Her story is the history of a nation and the construction of homogenous gender norms. Let us take 1951, the year Mama got married; a popular Yorùbá renaissance movement became a political party about the same time the British oil company Shell-BP discovered and exploited its first 450 barrels of oil from the Niger Delta. One event contradicts the other. The first was a celebrated political independence from British colonial rule; the second started a highly problematic, enduring economic neo-colonisation. By 2021, when Mama celebrated her 90th birthday, the extractive legacy of this multi-layered colonialism was fully embedded in all facets of Nigerian life, including its cultural practices, language use and education. It is a cultural colonialism that continues to reconstruct gender norms, silencing historically grounded narratives of Yorùbá women’s financial autonomy and subsuming complex female identities across the country into simple, linear narratives of economically subjugated “African women” perpetually impoverished and in need of aid. Mama’s life experience stands in stark contrast to this monolithic tale of gendered poverty. Her story – along with the narratives and experiences of other women chronicled in Sanyan Archives – is as vibrant as the rich material culture her successful, multi-generational business produces.

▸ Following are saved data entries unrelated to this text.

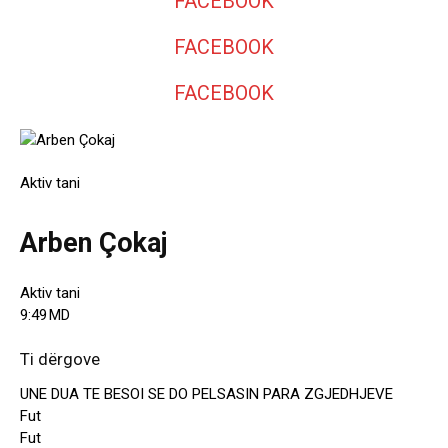
FACEBOOK
FACEBOOK
FACEBOOK
Aktiv tani
Arben Çokaj
Aktiv tani
9:49 MD
Ti dërgove
UNE DUA TE BESOI SE DO PELSASIN PARA ZGJEDHJEVE
Fut
Fut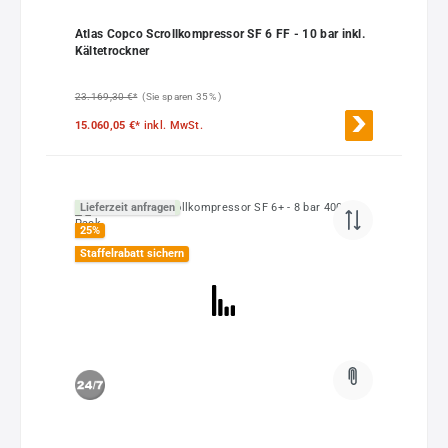
Atlas Copco Scrollkompressor SF 6 FF - 10 bar inkl.
Kältetrockner
23.169,30 €*
(Sie sparen 35% )
15.060,05 €*
inkl. MwSt.
Lieferzeit anfragen
25
%
Staffelrabatt sichern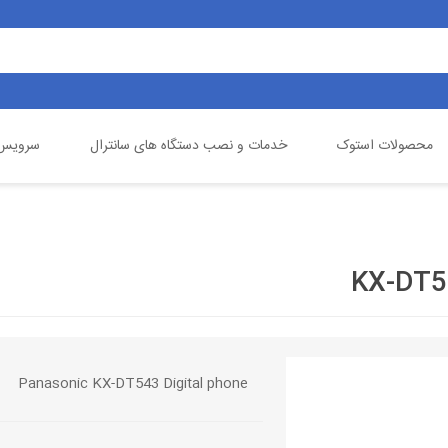
محصولات استوک
خدمات و نصب دستگاه های سانترال
سرویس 
یالینک
تلفن خانگی
گیگاست
دوربین مداربسته
Panasonic KX-DT543 Digital phone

Like all productive community projects, Sanyan Archives is collaborative. Along with the different female contributors to the project, I worked with local artisans, filmmakers and museum curators in the diaspora. A good example is my production of a short film from extensive research material, which I loaned to the Brighton Museum for its celebrated, multi-year “Fashioning Africa” exhibition. The task required both close collaboration with one of the exhibition’s curators as well as a great work relationship with an exceptional filmmaker in Lagos, who not only captured the different creative stages in the production of the Brighton Museum’s asọòkè but also brilliantly edited research lengthy footage. The resulting short film gave a much-needed context to the museum’s “Fashioning Africa, Aso-Oke: A Celebration of Style” display. This successful collaboration with a British museum provided a visual, digital provenance of the asọòkè acquired, reintegrating the voices of female Yorùbá asọòkè entrepreneurs into a Western museum archive.

Sanyan Archives is, however, more about making a new, multimodal community repository of female narratives than it is about the deconstruction of Western archives. The Yorùbá material culture, asọòkè, links the women’s lives, businesses and stories to the socio-economic and political realities of the 21st century. In place of the history of pristine pasts and “traditions,” vibrant threads of asọòkè interconnects narratives of continuous innovation in everyday spaces where complex gendered practices enrich a multi-faceted community and its creative processes in a fast-changing African country.